Event and disposable helpers.

Package Exports

  • @stoplight/lifecycle
  • @stoplight/lifecycle/index.js

This package does not declare an exports field, so the exports above have been automatically detected and optimized by JSPM instead. If any package subpath is missing, it is recommended to post an issue to the original package (@stoplight/lifecycle) to support the "exports" field. If that is not possible, create a JSPM override to customize the exports field for this package.

Readme

@stoplight/lifecycle

Maintainability Test Coverage

Event and disposable helpers.

Features

  • Disposable helpers.
  • Event emitter helpers.

Installation

Supported in modern browsers and node.

# latest stable
yarn add @stoplight/lifecycle

Usage

Disposables

A standardized way for things to declare how they cleanup. Simple example below:

import {
  DisposableCollection,
  EventEmitter,
  IDisposable
} from "@stoplight/lifecycle";

export class Editor implements IDisposable {
  // EventEmitter itself is an IDisposable
  public readonly valueEmitter = new EventEmitter<string, "didUpdate">();

  private readonly disposables: DisposableCollection = new DisposableCollection();

  constructor() {
    this.disposables.push(this.valueEmitter);
  }

  // Implement IDisposable
  dispose() {
    this.disposables.dispose();
  }
}

Emitter

A simple example editor that allows users to subscribe to value update events.
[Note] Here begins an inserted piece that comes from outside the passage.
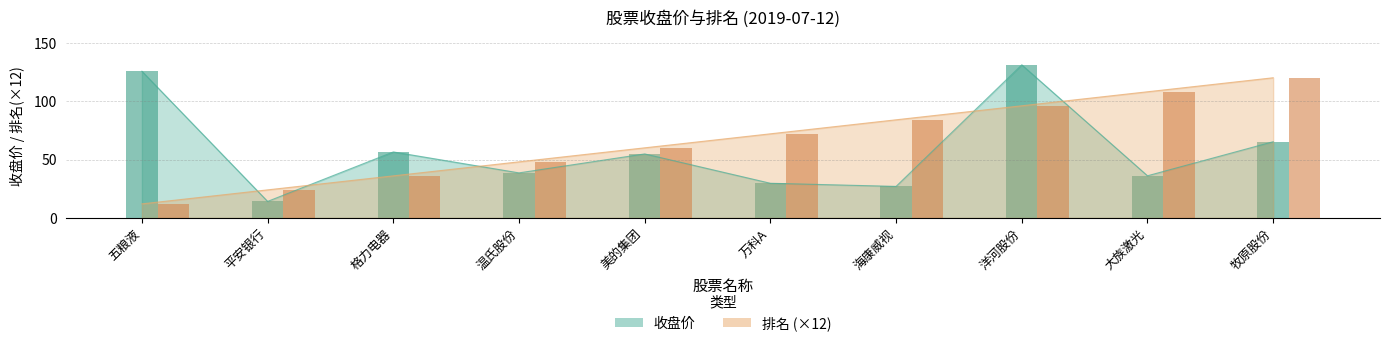

The value of 收盘价 at 美的集团 is 96.8. True or false?

False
import { EventEmitter, IDisposable } from "@stoplight/lifecycle";

class Editor implements IDisposable {
  private _value = "";

  // create an emitter instance for this editor, defining the possible events and event object value
  private valueEmitter = new EventEmitter<string, "willUpdate" | "didUpdate">();

  get value() {
    return this._value;
  }

  set value(val: string) {
    this.valueEmitter.emit("willUpdate", this._value);
    this._value = val;
    this.valueEmitter.emit("didUpdate", this._value);
  }

  get onWillUpdateValue() {
    return this.valueEmitter.on("willUpdate");
  }

  get onDidUpdateValue() {
    return this.valueEmitter.on("didUpdate");
  }

  dispose() {
    // best practice to cleanup the emitter
    this.valueEmitter.dispose();
  }
}

const editor = new Editor();

const willUpdateListener = editor.onWillUpdateValue(val => {
  console.log("next value: ", val);
});

const didUpdateListener = editor.onDidUpdateValue(val => {
  console.log("new value: ", val);
});

// stop listening to willUpdate event
willUpdateListener.dispose();

Contributing

  1. Clone repo.
  2. Create / checkout feature/{name}, chore/{name}, or fix/{name} branch.
  3. Install deps: yarn.
  4. Make your changes.
  5. Run tests: yarn test.prod.
  6. Stage relevant files to git.
  7. Commit: yarn commit. NOTE: Commits that don't follow the conventional format will be rejected. yarn commit creates this format for you, or you can put it together manually and then do a regular git commit.
  8. Push: git push.
  9. Open PR targeting the next branch.